- [GIVEN RECORDS]
- - - -

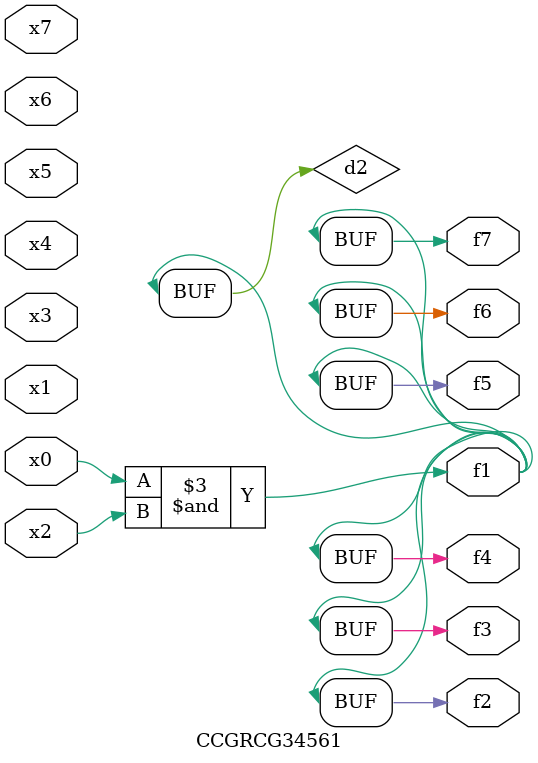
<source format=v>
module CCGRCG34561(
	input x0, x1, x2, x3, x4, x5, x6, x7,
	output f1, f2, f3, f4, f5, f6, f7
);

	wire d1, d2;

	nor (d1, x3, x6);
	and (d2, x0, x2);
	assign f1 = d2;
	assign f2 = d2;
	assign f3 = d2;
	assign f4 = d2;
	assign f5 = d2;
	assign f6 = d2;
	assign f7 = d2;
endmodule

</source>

- - - -

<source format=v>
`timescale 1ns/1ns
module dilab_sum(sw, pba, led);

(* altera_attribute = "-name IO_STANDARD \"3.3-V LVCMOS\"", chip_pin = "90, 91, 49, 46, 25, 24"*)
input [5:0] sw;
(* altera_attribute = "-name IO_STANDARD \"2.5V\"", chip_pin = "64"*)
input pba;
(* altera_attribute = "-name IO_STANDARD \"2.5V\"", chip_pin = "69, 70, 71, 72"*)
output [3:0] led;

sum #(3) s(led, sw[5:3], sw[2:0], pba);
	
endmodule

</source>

- - - -

- [ACTION ITEM] Show, from the listing above, each line that contains the word "output".

- [REPLY]
	output f1, f2, f3, f4, f5, f6, f7
output [3:0] led;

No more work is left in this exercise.